Kelly also mourned the missing "behemoths" Italy, Netherlands and the
USA, and how their spots have been taken by lesser teams, resulting in
less "pizzazz" in the first round.
According to him the first
round has the feel of "filler until the knockout rounds." And this from
somebody who writes about Olympic ice hockey where nobody is eliminated
after the first round group phase. As we say in Maltese-English, "I'll
give you filler."
Substitute groups of death with groups of so
much equality that if I was in a fantasy pool it would be very, very
hard to pick the top two teams in each group. (I went through a lot of
them on Friday). Yes, Peru vs Denmark may not sound very interesting but
it could determine who finishes second in that group. And when else
would you see these two teams play, other then in some meaningless
friendly.
Mr. Kelly then really got me going with this:
"Group D, featuring Argentina, Croatia, Iceland and Nigeria, looks the
most challenging on paper. Does that excite you? Probably not."
Who are you asking, Mr Kelly. Hopefully, not me. What a group. Apart
from Argentina-Iceland, have you ever watched Nigeria play? Have you
ever noticed how terribly, frustratingly exciting they can be to watch.
For your homework: Argentina-Nigeria, World Cup 2014. And Croatia? What a
joy to watch when they are in full flow. Croatia-Nigeria could be a
roller-coaster classic. And then there's Argentina-Iceland.
Say
it again, as I have many times since Friday. Argentina, Iceland.

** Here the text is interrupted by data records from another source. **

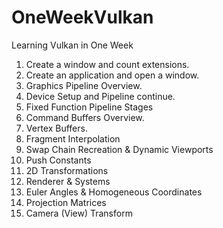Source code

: # OneWeekVulkan
Learning Vulkan in One Week

1. Create a window and count extensions.  
2. Create an application and open a window.  
3. Graphics Pipeline Overview.
4. Device Setup and Pipeline continue.
5. Fixed Function Pipeline Stages 
6. Command Buffers Overview.
7. Vertex Buffers.
8. Fragment Interpolation
9. Swap Chain Recreation & Dynamic Viewports
10. Push Constants 
11. 2D Transformations
12. Renderer & Systems
13. Euler Angles & Homogeneous Coordinates
14. Projection Matrices
15. Camera (View) Transform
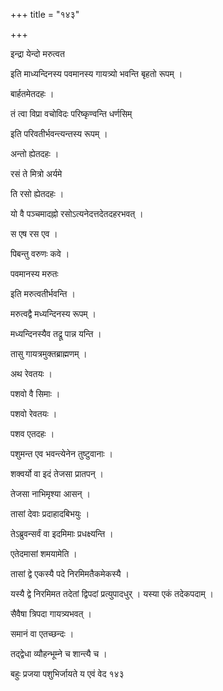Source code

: +++
title = "१४३"

+++

 

इन्द्रा येन्दो मरुत्वत

इति माध्यन्दिनस्य पवमानस्य गायत्र्यो भवन्ति बृहतो रूपम् । 

बार्हतमेतदहः । 

तं त्वा विप्रा वचोविदः परिष्कृण्वन्ति धर्णसिम्

इति परिवतीर्भवन्त्यन्तस्य रूपम् । 

अन्तो ह्येतदहः । 

रसं ते मित्रो अर्यमे

ति रसो ह्येतदहः । 

यो वै पञ्चमादह्नो रसोऽत्यनेदत्तदेतदहरभवत् । 

स एष रस एव । 

पिबन्तु वरुणः कवे । 

पवमानस्य मरुतः 

इति मरुत्वतीर्भवन्ति । 

मरुत्वद्वै मध्यन्दिनस्य रूपम् । 

मध्यन्दिनस्यैव तद्रू पान्न यन्ति । 

तासु गायत्रमुक्तब्राह्मणम् । 

अथ रेवतयः । 

पशवो वै सिमाः । 

पशवो रेवतयः । 

पशव एतदहः । 

पशुमन्त एव भवन्त्येनेन तुष्टुवानाः । 

शक्वर्यो वा इदं तेजसा प्रातपन् । 

तेजसा नाभिमृश्या आसन् । 

तासां देवाः प्रदाहादबिभयुः । 

तेऽब्रुवन्सर्वं वा इदमिमाः प्रधक्ष्यन्ति । 

एतेदमासां शमयामेति । 

तासां द्वे एकस्यै पदे निरमिमतैकमेकस्यै । 

यस्यै द्वे निरमिमत तदेतां द्विपदां प्रत्युपादधुर् । यस्या एकं तदेकपदाम्
। 

सैवैषा त्रिपदा गायत्र्यभवत् । 

समानं वा एतच्छन्दः । 

तद्द्वेधा व्यौहन्भूम्ने च शान्त्यै च । 

बहुः प्रजया पशुभिर्जायते य एवं वेद १४३
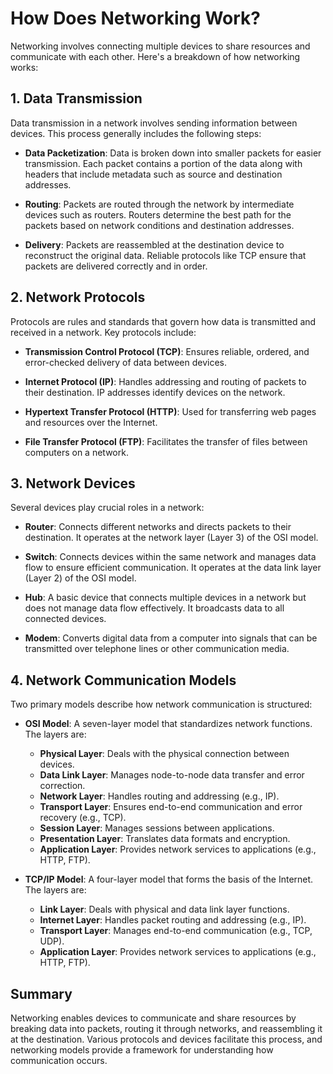 # How Does Networking Work?

Networking involves connecting multiple devices to share resources and communicate with each other. Here's a breakdown of how networking works:

## 1. **Data Transmission**

Data transmission in a network involves sending information between devices. This process generally includes the following steps:

- **Data Packetization**: Data is broken down into smaller packets for easier transmission. Each packet contains a portion of the data along with headers that include metadata such as source and destination addresses.

- **Routing**: Packets are routed through the network by intermediate devices such as routers. Routers determine the best path for the packets based on network conditions and destination addresses.

- **Delivery**: Packets are reassembled at the destination device to reconstruct the original data. Reliable protocols like TCP ensure that packets are delivered correctly and in order.

## 2. **Network Protocols**

Protocols are rules and standards that govern how data is transmitted and received in a network. Key protocols include:

- **Transmission Control Protocol (TCP)**: Ensures reliable, ordered, and error-checked delivery of data between devices.

- **Internet Protocol (IP)**: Handles addressing and routing of packets to their destination. IP addresses identify devices on the network.

- **Hypertext Transfer Protocol (HTTP)**: Used for transferring web pages and resources over the Internet.

- **File Transfer Protocol (FTP)**: Facilitates the transfer of files between computers on a network.

## 3. **Network Devices**

Several devices play crucial roles in a network:

- **Router**: Connects different networks and directs packets to their destination. It operates at the network layer (Layer 3) of the OSI model.

- **Switch**: Connects devices within the same network and manages data flow to ensure efficient communication. It operates at the data link layer (Layer 2) of the OSI model.

- **Hub**: A basic device that connects multiple devices in a network but does not manage data flow effectively. It broadcasts data to all connected devices.

- **Modem**: Converts digital data from a computer into signals that can be transmitted over telephone lines or other communication media.

## 4. **Network Communication Models**

Two primary models describe how network communication is structured:

- **OSI Model**: A seven-layer model that standardizes network functions. The layers are:
  - **Physical Layer**: Deals with the physical connection between devices.
  - **Data Link Layer**: Manages node-to-node data transfer and error correction.
  - **Network Layer**: Handles routing and addressing (e.g., IP).
  - **Transport Layer**: Ensures end-to-end communication and error recovery (e.g., TCP).
  - **Session Layer**: Manages sessions between applications.
  - **Presentation Layer**: Translates data formats and encryption.
  - **Application Layer**: Provides network services to applications (e.g., HTTP, FTP).

- **TCP/IP Model**: A four-layer model that forms the basis of the Internet. The layers are:
  - **Link Layer**: Deals with physical and data link layer functions.
  - **Internet Layer**: Handles packet routing and addressing (e.g., IP).
  - **Transport Layer**: Manages end-to-end communication (e.g., TCP, UDP).
  - **Application Layer**: Provides network services to applications (e.g., HTTP, FTP).


## Summary

Networking enables devices to communicate and share resources by breaking data into packets, routing it through networks, and reassembling it at the destination. Various protocols and devices facilitate this process, and networking models provide a framework for understanding how communication occurs.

Argentina play Iceland in the World Cup. Yes, Iceland may be the
hipster's dream team but consider the football and where they've come
from.
(On reflection, Argentina are also one of those
retro-hipster favourites so that adds another dimension to this clash.
Hipster heaven).
In 1982, the World Cup Champions, Argentina,
were defending their title at the World Cup in Spain. Football fans were
looking forward to seeing the much-hyped, new star of world football,
Diego Maradona. Ultimately, it all ended with a red card and a defeat by
Brazil.
A week before Argentina, World Champions, begun the
defence of their crown, Iceland played a match against Malta. It was not
a friendly. It was the first qualifying match for the European
Championships of 1984. It was a match between two teams who would battle
to not finish bottom of their qualifying group, again. Malta won 2-1
and nobody outside of Malta or Iceland really noticed. A meaningless
match between minnows.
Iceland's status as minnows did not change
for many years. In 1986 as Maradona led Argentina to their second World
Cup. Iceland were still not a country of any football significance.

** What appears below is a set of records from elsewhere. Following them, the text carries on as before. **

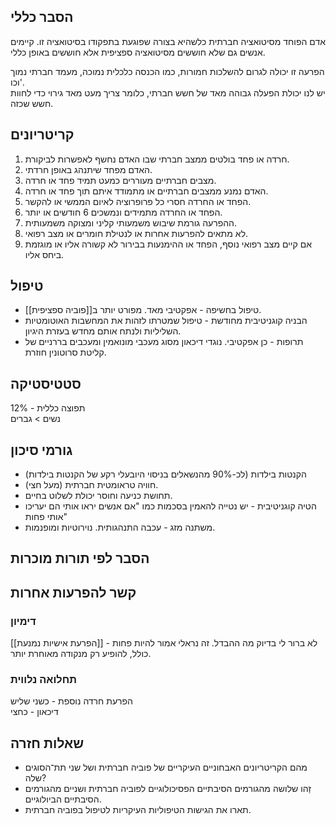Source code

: ## הסבר כללי 
אדם הפוחד מסיטואציה חברתית כלשהיא בצורה שפוגעת בתפקודו בסיטואציה זו. קיימים אנשים גם שלא חוששים מסיטואציה ספציפית אלא חוששים באופן כללי.

הפרעה זו יכולה לגרום להשלכות חמורות, כמו הכנסה כלכלית נמוכה, מעמד חברתי נמוך וכו'.  
יש לנו יכולת הפעלה גבוהה מאד של חשש חברתי, כלומר צריך מעט מאד גירוי כדי לחוות חשש שכזה.
## קריטריונים
1. חרדה או פחד בולטים ממצב חברתי שבו האדם נחשף לאפשרות לביקורת.
2. האדם מפחד שיתנהג באופן חרדתי.
3. מצבים חברתיים מעוררים כמעט תמיד פחד או חרדה.
4. האדם נמנע ממצבים חברתיים או מתמודד איתם תוך פחד או חרדה.
5. הפחד או החרדה חסרי כל פרופרוציה לאיום הממשי או להקשר.
6. הפחד או החרדה מתמידים ונמשכים 6 חודשים או יותר.
8. ההפרעה גורמת שיבוש משמעותי קליני ומצוקה משמעותית.
9. לא מתאים להפרעות אחרות או לנטילת חומרים או מצב רפואי.
10. אם קיים מצב רפואי נוסף, הפחד או ההימנעות בבירור לא קשורה אליו או מוגזמת ביחס אליו.
## טיפול
* טיפול בחשיפה - אפקטיבי מאד. מפורט יותר ב[[פוביה ספציפית]].
* הבניה קוגניטיבית מחודשת - טיפול שמטרתו לזהות את המחשבות האוטומטיות השליליות ולנתח אותם מחדש בעזרת היגיון.
* תרופות - כן אפקטיבי. נוגדי דיכאון מסוג מעכבי מונואמין ומעכבים בררניים של קליטת סרוטונין חוזרת.
## סטטיסטיקה
תפוצה כללית - 12%  
נשים > גברים
## גורמי סיכון
* הקנטות בילדות (לכ-90% מהנשאלים בניסוי היובעלי רקע של הקנטות בילדות)
* חוויה טראומטית חברתית (מעל חצי).
* תחושת כניעה וחוסר יכולת לשלוט בחיים.
* הטיה קוגניטיבית - יש נטייה להאמין בסכמות כמו "אם אנשים יראו אותי הם יעריכו אותי פחות"
* משתנה מזג - עכבה התנהגותית. נוירוטיות ומופנמות.
## הסבר לפי תורות מוכרות


## קשר להפרעות אחרות

### דימיון
[[הפרעת אישיות נמנעת]] - לא ברור לי בדיוק מה ההבדל. זה נראלי אמור להיות פחות כולל, להופיע רק מנקודה מאוחרת יותר.
### תחלואה נלווית  
הפרעת חרדה נוספת - כשני שליש  
דיכאון - כחצי



## שאלות חזרה
- מהם הקריטריונים האבחוניים העיקריים של פוביה חברתית ושל שני תת־הסוגים שלה?
- זַהו שלושה מהגורמים הסיבתיים הפסיכולוגיים לפוביה חברתית ושניים מהגורמים הסיבתיים הביולוגיים.
- תארו את הגישות הטיפוליות העיקריות לטיפול בפוביה חברתית.

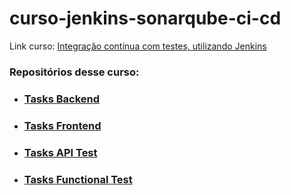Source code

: # curso-jenkins-sonarqube-ci-cd

Link curso: [Integração contínua com testes, utilizando Jenkins](https://www.udemy.com/course/integracao-continua-jenkins/)

### Repositórios desse curso:
* ### [Tasks Backend](https://github.com/danielsilvalima1996/tasks-backend)
* ### [Tasks Frontend](https://github.com/danielsilvalima1996/tasks-frontend)
* ### [Tasks API Test](https://github.com/danielsilvalima1996/tasks-api-test)
* ### [Tasks Functional Test](https://github.com/danielsilvalima1996/tasks-functional-test)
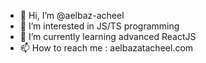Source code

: - 👋 Hi, I’m @aelbaz-acheel
- 👀 I’m interested in JS/TS programming
- 🌱 I’m currently learning advanced ReactJS
- 📫 How to reach me : aelbazatacheel.com

<!---
aelbaz-acheel/aelbaz-acheel is a ✨ special ✨ repository because its `README.md` (this file) appears on your GitHub profile.
You can click the Preview link to take a look at your changes.
--->
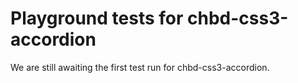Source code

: # Playground tests for chbd-css3-accordion
We are still awaiting the first test run for chbd-css3-accordion.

Netherlands, the behemoth, were also not at that World Cup, just as they
had not qualified in 1982.
Iceland got a few mentions when
Eidur Gudjohnsen was banging in the goals for Chelsea and Barcelona from
2000-2009. Iceland were making progress now but they weren't really on
anybody's radar until they made it the 2014 World Cup qualifying
play-offs. That amazing progression from minnow to second place in a
qualifying group could have been luck. But what happened after that,
Euro 2016 and making it to Russia, is not only, of course, history but
maybe the start of something bigger.
So consider that Mr Kelly,
the story behind how Argentina and Iceland came to be playing each other
at a World Cup when you are watching on June 16th. And add this to it
as well: on one side Messi, Aguero, Higuain, Di Maria against Sigurdsson
(famous only because he is their current biggest name) and ten other
players who's names most of us will never remember. One of them, Birkir
Bjarnason, can't even get into Aston Villa's team in the English second
division. You have to be a football fan to get excited by the prospect
of what could happen when these two, so very different, teams meet.

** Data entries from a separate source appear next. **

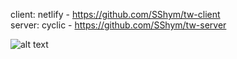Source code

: client: netlify - https://github.com/SShym/tw-client<br>
server: cyclic - https://github.com/SShym/tw-server

![alt text](https://res.cloudinary.com/dotmufoiy/image/upload/v1680038374/kuzpy49kewu4mlvm1ap4.png "Optional title")

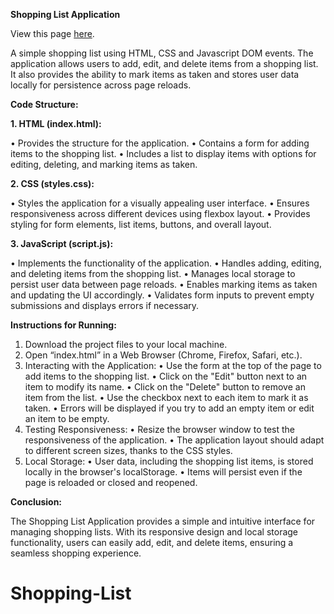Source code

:**Shopping List Application**

View this page [here](https://NelaIman.github.com/Shopping-List/).

A simple shopping list using HTML, CSS and Javascript DOM events.
The application allows users to add, edit, and delete items from a shopping list. It also provides the ability to mark items as taken and stores user data locally for persistence across page reloads.

**Code Structure:**

**1.	HTML (index.html):**

•	Provides the structure for the application.
•	Contains a form for adding items to the shopping list.
•	Includes a list to display items with options for editing, deleting, and marking items as taken.

**2.	CSS (styles.css):**

•	Styles the application for a visually appealing user interface.
•	Ensures responsiveness across different devices using flexbox layout.
•	Provides styling for form elements, list items, buttons, and overall layout.

**3.	JavaScript (script.js):**

•	Implements the functionality of the application.
•	Handles adding, editing, and deleting items from the shopping list.
•	Manages local storage to persist user data between page reloads.
•	Enables marking items as taken and updating the UI accordingly.
•	Validates form inputs to prevent empty submissions and displays errors if necessary.


**Instructions for Running:**

1.	Download the project files to your local machine.
2.	Open “index.html” in a Web Browser (Chrome, Firefox, Safari, etc.).
3.	Interacting with the Application:
•	Use the form at the top of the page to add items to the shopping list.
•	Click on the "Edit" button next to an item to modify its name.
•	Click on the "Delete" button to remove an item from the list.
•	Use the checkbox next to each item to mark it as taken.
•	Errors will be displayed if you try to add an empty item or edit an item to be empty.
4.	Testing Responsiveness:
•	Resize the browser window to test the responsiveness of the application.
•	The application layout should adapt to different screen sizes, thanks to the CSS styles.
5.	Local Storage:
•	User data, including the shopping list items, is stored locally in the browser's localStorage.
•	Items will persist even if the page is reloaded or closed and reopened.

**Conclusion:**

The Shopping List Application provides a simple and intuitive interface for managing shopping lists. With its responsive design and local storage functionality, users can easily add, edit, and delete items, ensuring a seamless shopping experience.
# Shopping-List
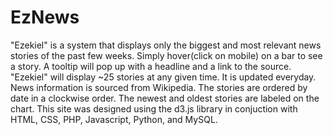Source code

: # EzNews

"Ezekiel" is a system that displays only the biggest and most relevant news stories of the past few weeks. Simply hover(click on mobile) on a bar to see a story. A tooltip will pop up with a headline and a link to the source. "Ezekiel" will display ~25 stories at any given time. It is updated everyday. News information is sourced from Wikipedia. The stories are ordered by date in a clockwise order. The newest and oldest stories are labeled on the chart. This site was designed using the d3.js library in conjuction with HTML, CSS, PHP, Javascript, Python, and MySQL.
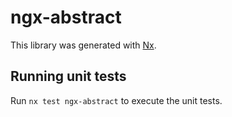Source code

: # ngx-abstract

This library was generated with [Nx](https://nx.dev).

## Running unit tests

Run `nx test ngx-abstract` to execute the unit tests.
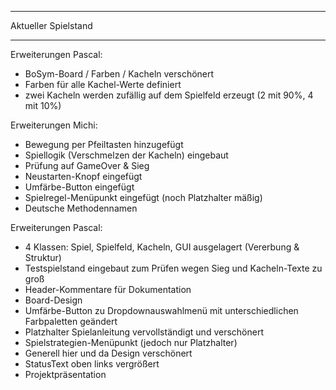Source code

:***********************************************************************************
  Aktueller Spielstand
***********************************************************************************

Erweiterungen Pascal:
- BoSym-Board / Farben / Kacheln verschönert
- Farben für alle Kachel-Werte definiert
- zwei Kacheln werden zufällig auf dem Spielfeld erzeugt (2 mit 90%, 4 mit 10%)

Erweiterungen Michi:
- Bewegung per Pfeiltasten hinzugefügt
- Spiellogik (Verschmelzen der Kacheln) eingebaut
- Prüfung auf GameOver & Sieg
- Neustarten-Knopf eingefügt
- Umfärbe-Button eingefügt
- Spielregel-Menüpunkt eingefügt (noch Platzhalter mäßig)
- Deutsche Methodennamen

Erweiterungen Pascal:
- 4 Klassen: Spiel, Spielfeld, Kacheln, GUI ausgelagert (Vererbung & Struktur)
- Testspielstand eingebaut zum Prüfen wegen Sieg und Kacheln-Texte zu groß
- Header-Kommentare für Dokumentation
- Board-Design
- Umfärbe-Button zu Dropdownauswahlmenü mit unterschiedlichen Farbpaletten geändert
- Platzhalter Spielanleitung vervollständigt und verschönert
- Spielstrategien-Menüpunkt (jedoch nur Platzhalter)
- Generell hier und da Design verschönert
- StatusText oben links vergrößert
- Projektpräsentation
  
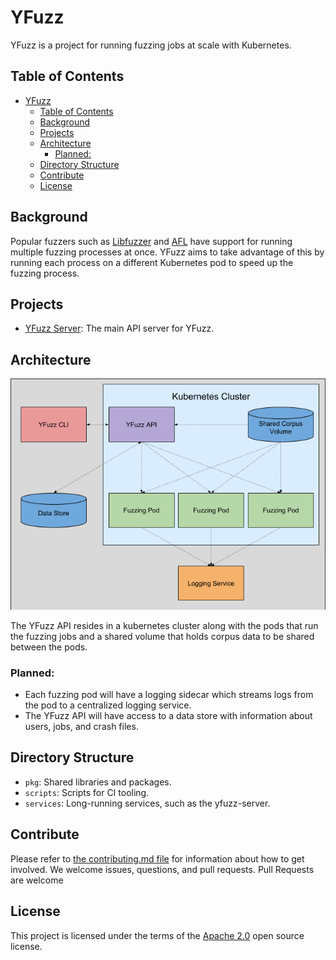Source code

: # YFuzz

YFuzz is a project for running fuzzing jobs at scale with Kubernetes.

## Table of Contents

- [YFuzz](#yfuzz)
  - [Table of Contents](#table-of-contents)
  - [Background](#background)
  - [Projects](#projects)
  - [Architecture](#architecture)
    - [Planned:](#planned)
  - [Directory Structure](#directory-structure)
  - [Contribute](#contribute)
  - [License](#license)

## Background

Popular fuzzers such as [Libfuzzer](https://llvm.org/docs/LibFuzzer.html) and [AFL](http://lcamtuf.coredump.cx/afl/) have support for running multiple fuzzing processes at once. YFuzz aims to take advantage of this by running each process on a different Kubernetes pod to speed up the fuzzing process.

## Projects
* [YFuzz Server](services/yfuzz-server/README.md): The main API server for YFuzz.

## Architecture
![Architecture Diagram](architecture.png)

The YFuzz API resides in a kubernetes cluster along with the pods that run the fuzzing jobs and a shared volume that holds corpus data to be shared between the pods.

### Planned:
* Each fuzzing pod will have a logging sidecar which streams logs from the pod to a centralized logging service.
* The YFuzz API will have access to a data store with information about users, jobs, and crash files.

## Directory Structure
* `pkg`: Shared libraries and packages.
* `scripts`: Scripts for CI tooling.
* `services`: Long-running services, such as the yfuzz-server.

## Contribute

Please refer to [the contributing.md file](CONTRIBUTING.md) for information about how to get involved. We welcome issues, questions, and pull requests. Pull Requests are welcome

## License
This project is licensed under the terms of the [Apache 2.0](LICENSE) open source license.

More homework for you, Mr Kelly. Or do you remember the famous
Norwegian commentary after Norway beat England in 1981? "Margaret
Thatcher, your boys have taken one hell of a beating", and all that.
Aren't you excited by the possibility of an Icelandic version of it.
"Diego, God will not lend you his hand anymore. Now it is ours!"
Roll on June 16th. Where will you be, Mr Kelly?
(I have to save Benevento and Alberto Brignoli for tomorrow. They deserve their own day).